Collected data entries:
----
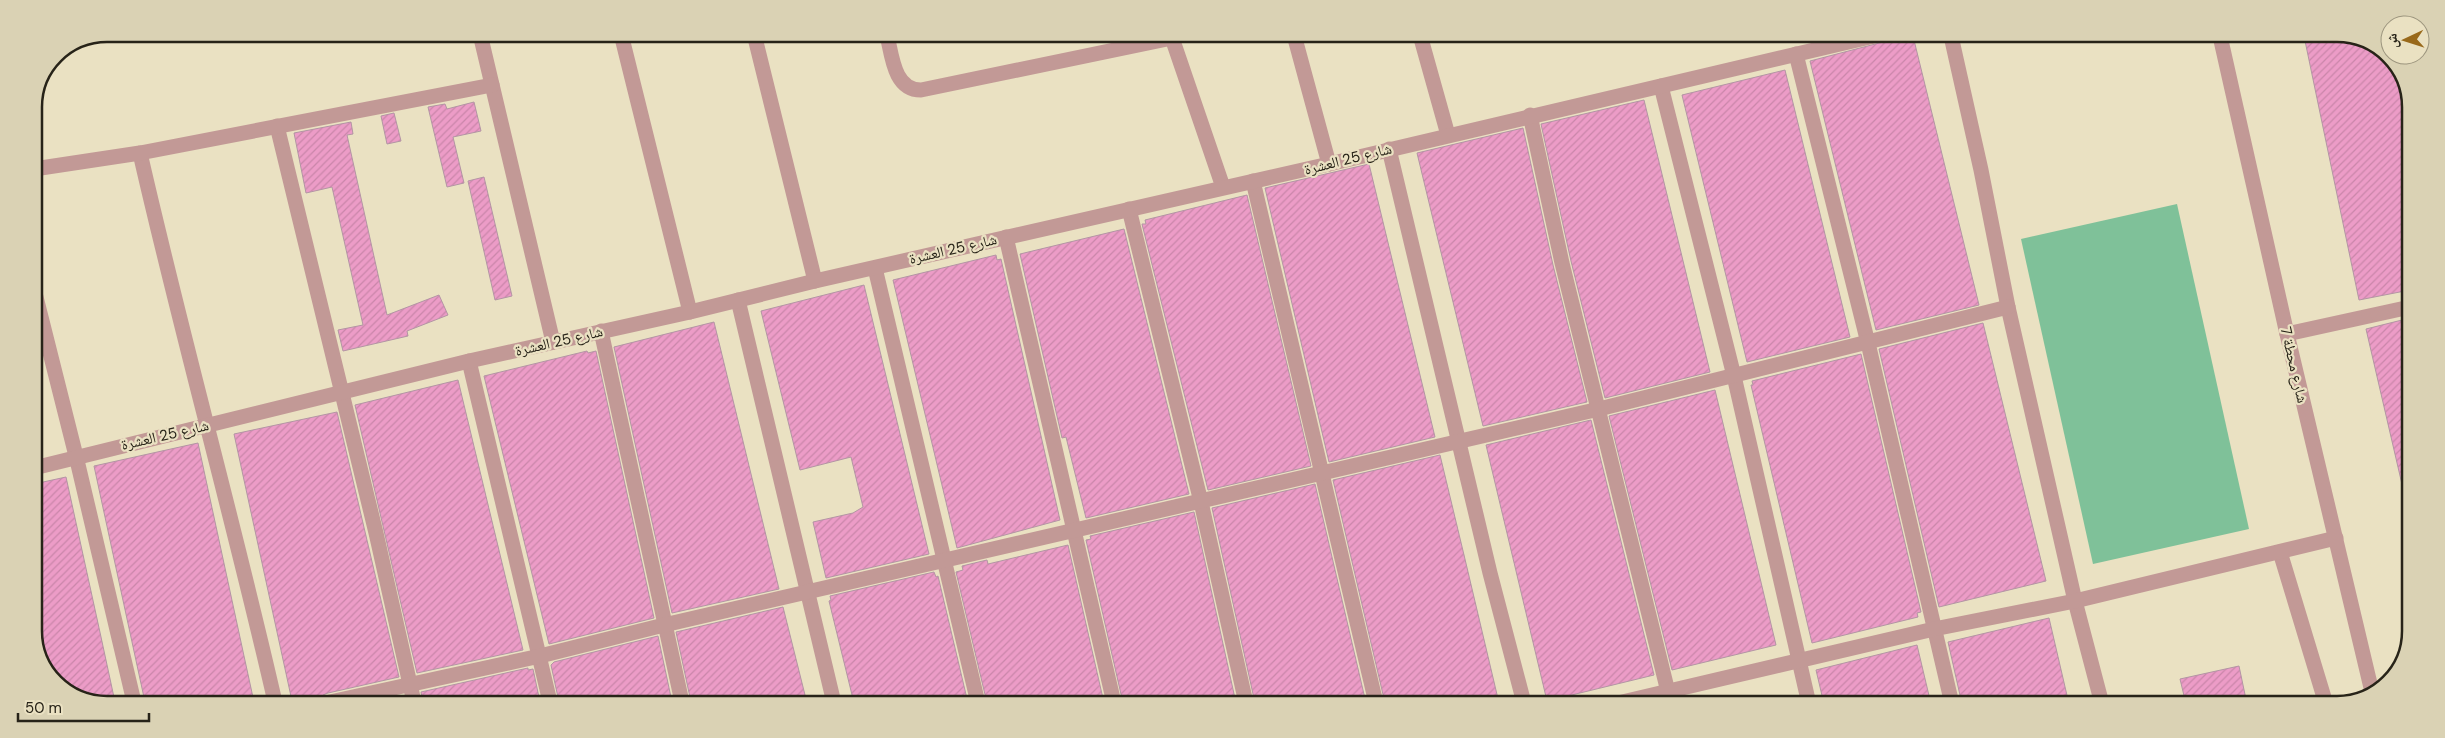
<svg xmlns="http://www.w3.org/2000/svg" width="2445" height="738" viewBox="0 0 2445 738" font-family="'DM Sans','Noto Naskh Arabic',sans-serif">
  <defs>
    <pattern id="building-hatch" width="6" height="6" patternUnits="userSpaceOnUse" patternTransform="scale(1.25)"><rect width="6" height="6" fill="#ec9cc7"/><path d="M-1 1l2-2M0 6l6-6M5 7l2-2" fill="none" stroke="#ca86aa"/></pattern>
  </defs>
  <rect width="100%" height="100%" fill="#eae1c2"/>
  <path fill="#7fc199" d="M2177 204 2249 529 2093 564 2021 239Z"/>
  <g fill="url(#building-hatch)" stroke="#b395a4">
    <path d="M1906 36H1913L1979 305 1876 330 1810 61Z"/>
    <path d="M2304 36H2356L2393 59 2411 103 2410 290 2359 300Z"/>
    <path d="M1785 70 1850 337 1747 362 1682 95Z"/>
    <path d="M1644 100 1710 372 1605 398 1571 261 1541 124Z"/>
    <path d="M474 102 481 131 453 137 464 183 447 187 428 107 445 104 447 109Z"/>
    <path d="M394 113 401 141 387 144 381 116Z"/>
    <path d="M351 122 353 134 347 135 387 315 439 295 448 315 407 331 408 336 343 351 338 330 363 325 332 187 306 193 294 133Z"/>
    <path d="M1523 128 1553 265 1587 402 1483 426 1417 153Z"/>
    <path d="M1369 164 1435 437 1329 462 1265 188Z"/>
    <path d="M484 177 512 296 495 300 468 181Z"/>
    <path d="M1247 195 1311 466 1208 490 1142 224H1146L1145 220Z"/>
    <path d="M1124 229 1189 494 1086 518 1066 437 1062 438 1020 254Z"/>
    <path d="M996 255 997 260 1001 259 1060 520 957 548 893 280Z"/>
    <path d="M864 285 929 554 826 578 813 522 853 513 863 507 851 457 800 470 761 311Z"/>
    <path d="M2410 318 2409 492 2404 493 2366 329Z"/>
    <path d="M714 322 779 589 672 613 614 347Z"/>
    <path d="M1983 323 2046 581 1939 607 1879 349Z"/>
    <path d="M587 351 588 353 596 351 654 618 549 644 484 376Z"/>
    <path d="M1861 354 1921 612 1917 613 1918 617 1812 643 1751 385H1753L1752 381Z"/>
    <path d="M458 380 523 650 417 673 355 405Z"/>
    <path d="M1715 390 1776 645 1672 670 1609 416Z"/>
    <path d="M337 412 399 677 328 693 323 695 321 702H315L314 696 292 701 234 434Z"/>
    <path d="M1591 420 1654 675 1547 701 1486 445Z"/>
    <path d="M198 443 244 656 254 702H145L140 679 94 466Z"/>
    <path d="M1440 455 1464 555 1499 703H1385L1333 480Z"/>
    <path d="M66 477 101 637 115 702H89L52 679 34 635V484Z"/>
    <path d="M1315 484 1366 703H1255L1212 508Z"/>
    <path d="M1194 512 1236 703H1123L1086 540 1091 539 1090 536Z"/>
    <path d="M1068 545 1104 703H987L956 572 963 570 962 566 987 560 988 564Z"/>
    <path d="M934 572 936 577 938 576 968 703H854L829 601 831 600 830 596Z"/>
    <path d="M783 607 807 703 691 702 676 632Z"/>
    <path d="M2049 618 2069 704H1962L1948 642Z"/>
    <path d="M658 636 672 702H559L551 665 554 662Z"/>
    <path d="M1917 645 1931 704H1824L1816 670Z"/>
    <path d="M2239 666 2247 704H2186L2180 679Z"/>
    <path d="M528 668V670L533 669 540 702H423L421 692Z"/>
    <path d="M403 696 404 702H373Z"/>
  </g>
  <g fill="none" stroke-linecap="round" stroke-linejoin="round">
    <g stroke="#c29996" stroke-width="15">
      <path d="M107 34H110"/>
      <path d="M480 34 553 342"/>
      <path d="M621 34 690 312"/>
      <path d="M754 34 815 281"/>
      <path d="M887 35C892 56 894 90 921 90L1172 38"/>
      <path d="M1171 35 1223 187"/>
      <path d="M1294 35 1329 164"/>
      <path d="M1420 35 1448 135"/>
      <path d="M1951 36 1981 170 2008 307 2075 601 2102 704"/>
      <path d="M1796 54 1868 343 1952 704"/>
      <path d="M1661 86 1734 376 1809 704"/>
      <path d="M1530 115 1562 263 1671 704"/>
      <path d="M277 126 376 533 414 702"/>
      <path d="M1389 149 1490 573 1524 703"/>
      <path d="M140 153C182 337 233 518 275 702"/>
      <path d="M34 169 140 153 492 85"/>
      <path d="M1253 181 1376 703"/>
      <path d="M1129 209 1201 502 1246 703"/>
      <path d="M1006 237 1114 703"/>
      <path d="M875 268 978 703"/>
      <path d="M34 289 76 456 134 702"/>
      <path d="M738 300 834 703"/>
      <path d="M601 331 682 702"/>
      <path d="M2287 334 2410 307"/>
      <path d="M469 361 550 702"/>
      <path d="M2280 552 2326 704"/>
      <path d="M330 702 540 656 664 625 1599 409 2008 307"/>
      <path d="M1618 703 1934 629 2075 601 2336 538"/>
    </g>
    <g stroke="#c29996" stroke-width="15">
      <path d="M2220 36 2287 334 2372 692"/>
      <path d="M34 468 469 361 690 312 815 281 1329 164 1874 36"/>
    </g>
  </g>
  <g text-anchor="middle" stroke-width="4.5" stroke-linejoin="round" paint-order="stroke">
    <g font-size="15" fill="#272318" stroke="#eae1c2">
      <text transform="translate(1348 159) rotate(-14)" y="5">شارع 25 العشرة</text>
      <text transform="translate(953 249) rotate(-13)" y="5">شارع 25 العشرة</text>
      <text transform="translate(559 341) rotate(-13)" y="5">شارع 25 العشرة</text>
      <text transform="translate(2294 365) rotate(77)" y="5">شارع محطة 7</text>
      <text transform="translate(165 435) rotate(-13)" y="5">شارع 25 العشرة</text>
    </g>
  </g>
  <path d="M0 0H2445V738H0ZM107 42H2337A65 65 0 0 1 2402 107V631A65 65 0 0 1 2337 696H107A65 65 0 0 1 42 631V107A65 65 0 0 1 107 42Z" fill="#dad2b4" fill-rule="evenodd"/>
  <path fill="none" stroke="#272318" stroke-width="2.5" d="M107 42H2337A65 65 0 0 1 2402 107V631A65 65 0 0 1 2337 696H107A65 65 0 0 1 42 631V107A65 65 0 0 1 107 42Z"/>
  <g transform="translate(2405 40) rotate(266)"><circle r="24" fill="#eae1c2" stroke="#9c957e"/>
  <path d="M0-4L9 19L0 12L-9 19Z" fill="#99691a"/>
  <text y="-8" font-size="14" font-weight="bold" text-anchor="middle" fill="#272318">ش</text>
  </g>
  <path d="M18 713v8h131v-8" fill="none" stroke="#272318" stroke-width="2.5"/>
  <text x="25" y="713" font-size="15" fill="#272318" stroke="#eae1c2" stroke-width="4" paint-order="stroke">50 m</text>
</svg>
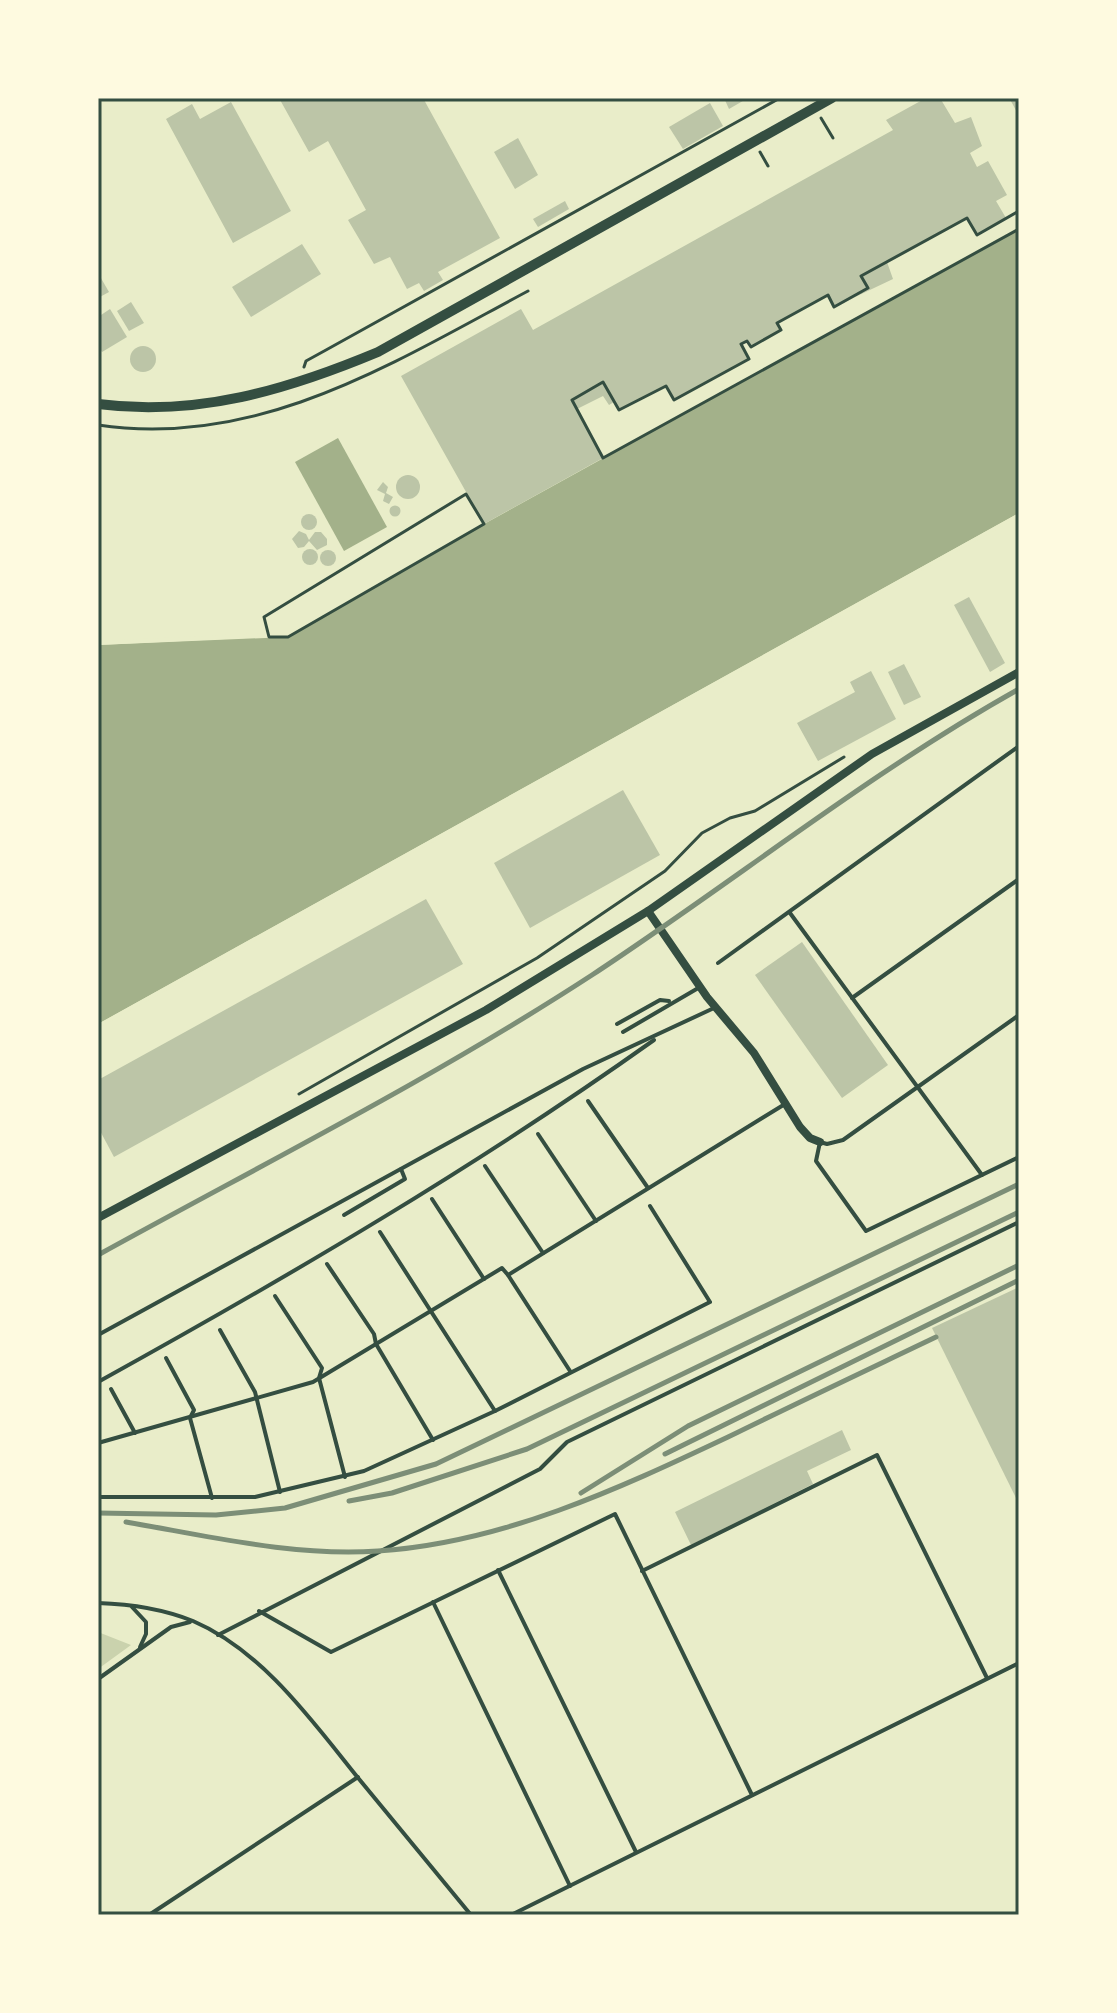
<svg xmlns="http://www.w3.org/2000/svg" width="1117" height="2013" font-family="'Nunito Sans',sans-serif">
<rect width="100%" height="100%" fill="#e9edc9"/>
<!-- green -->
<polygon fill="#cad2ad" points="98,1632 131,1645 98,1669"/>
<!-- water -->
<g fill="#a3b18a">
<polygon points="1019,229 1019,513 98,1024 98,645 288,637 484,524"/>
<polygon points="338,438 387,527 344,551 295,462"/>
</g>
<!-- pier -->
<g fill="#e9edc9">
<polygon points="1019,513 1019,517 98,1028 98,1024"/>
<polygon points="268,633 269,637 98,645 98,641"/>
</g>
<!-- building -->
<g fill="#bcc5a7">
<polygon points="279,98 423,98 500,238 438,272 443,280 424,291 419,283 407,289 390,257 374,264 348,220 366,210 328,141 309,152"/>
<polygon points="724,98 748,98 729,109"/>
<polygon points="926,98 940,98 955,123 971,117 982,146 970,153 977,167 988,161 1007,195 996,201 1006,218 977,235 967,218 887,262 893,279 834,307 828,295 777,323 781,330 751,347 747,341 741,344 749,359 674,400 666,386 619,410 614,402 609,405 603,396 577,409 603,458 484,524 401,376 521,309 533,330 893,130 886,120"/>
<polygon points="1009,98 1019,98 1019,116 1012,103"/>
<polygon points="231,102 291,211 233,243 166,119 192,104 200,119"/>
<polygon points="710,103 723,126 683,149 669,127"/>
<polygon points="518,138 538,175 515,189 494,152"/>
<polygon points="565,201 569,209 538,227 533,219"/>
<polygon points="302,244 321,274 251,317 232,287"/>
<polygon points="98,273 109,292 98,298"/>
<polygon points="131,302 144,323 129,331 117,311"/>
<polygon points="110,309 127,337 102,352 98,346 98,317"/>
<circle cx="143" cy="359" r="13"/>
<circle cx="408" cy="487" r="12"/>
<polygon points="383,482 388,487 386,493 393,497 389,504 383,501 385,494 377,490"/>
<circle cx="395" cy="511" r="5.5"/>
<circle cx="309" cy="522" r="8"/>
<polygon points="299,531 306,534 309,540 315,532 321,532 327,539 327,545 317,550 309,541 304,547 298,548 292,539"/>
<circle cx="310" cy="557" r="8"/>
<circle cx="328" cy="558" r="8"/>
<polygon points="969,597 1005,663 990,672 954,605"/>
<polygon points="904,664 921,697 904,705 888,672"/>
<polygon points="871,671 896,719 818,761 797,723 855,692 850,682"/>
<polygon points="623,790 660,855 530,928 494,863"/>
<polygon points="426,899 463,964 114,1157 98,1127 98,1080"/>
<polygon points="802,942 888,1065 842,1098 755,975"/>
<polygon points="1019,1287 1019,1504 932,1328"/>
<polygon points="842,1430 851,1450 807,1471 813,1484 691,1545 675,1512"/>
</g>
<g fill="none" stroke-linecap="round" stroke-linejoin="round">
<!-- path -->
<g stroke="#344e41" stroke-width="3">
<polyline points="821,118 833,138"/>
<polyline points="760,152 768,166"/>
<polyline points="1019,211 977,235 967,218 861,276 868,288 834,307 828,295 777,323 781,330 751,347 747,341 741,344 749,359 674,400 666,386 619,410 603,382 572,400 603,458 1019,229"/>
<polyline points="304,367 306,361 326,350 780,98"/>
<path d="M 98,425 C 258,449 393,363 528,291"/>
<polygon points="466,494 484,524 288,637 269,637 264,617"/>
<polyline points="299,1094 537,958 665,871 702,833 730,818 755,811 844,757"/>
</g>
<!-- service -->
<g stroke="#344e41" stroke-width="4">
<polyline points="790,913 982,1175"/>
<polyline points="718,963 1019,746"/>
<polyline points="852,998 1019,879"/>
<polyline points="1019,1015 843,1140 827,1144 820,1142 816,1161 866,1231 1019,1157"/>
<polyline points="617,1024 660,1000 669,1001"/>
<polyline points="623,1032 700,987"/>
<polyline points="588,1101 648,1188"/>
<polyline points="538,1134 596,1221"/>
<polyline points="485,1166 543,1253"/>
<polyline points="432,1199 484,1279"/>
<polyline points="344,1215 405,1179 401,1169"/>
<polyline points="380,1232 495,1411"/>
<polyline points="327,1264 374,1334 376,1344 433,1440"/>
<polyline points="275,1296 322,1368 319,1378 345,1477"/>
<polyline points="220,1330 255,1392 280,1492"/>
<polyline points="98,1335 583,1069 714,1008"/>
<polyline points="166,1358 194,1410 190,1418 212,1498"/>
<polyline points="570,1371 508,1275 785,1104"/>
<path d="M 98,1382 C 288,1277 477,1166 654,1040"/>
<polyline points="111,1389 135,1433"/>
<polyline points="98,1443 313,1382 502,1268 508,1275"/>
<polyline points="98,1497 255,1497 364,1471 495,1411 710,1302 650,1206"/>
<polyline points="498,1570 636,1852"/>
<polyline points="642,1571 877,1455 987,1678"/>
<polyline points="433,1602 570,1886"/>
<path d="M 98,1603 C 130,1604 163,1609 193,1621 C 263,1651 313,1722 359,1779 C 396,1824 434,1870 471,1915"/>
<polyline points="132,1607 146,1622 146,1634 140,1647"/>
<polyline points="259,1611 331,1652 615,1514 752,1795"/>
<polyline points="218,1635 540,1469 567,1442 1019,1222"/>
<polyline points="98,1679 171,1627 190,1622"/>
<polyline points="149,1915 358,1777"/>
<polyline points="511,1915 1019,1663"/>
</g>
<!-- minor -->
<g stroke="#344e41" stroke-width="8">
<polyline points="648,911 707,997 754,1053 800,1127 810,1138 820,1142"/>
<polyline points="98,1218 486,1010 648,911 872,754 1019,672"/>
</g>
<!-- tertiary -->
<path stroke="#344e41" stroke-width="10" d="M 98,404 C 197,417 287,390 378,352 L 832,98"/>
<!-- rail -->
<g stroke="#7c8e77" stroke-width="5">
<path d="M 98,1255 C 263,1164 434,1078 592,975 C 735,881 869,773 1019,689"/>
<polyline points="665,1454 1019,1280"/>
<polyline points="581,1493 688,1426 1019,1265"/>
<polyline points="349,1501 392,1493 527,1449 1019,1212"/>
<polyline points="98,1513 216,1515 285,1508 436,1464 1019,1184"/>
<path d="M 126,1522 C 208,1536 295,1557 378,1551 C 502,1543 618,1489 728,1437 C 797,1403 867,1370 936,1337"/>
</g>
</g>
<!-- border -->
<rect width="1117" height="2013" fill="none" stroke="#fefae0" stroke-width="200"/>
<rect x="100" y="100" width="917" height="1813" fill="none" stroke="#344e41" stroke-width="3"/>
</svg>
----
What this task involves:
Take the line with "707,997 754,1053 800,1127" and every line after it in the data, and please reproduce them exactly, leaving out all other lines.

Response for this exercise:
<polyline points="648,911 707,997 754,1053 800,1127 810,1138 820,1142"/>
<polyline points="98,1218 486,1010 648,911 872,754 1019,672"/>
</g>
<!-- tertiary -->
<path stroke="#344e41" stroke-width="10" d="M 98,404 C 197,417 287,390 378,352 L 832,98"/>
<!-- rail -->
<g stroke="#7c8e77" stroke-width="5">
<path d="M 98,1255 C 263,1164 434,1078 592,975 C 735,881 869,773 1019,689"/>
<polyline points="665,1454 1019,1280"/>
<polyline points="581,1493 688,1426 1019,1265"/>
<polyline points="349,1501 392,1493 527,1449 1019,1212"/>
<polyline points="98,1513 216,1515 285,1508 436,1464 1019,1184"/>
<path d="M 126,1522 C 208,1536 295,1557 378,1551 C 502,1543 618,1489 728,1437 C 797,1403 867,1370 936,1337"/>
</g>
</g>
<!-- border -->
<rect width="1117" height="2013" fill="none" stroke="#fefae0" stroke-width="200"/>
<rect x="100" y="100" width="917" height="1813" fill="none" stroke="#344e41" stroke-width="3"/>
</svg>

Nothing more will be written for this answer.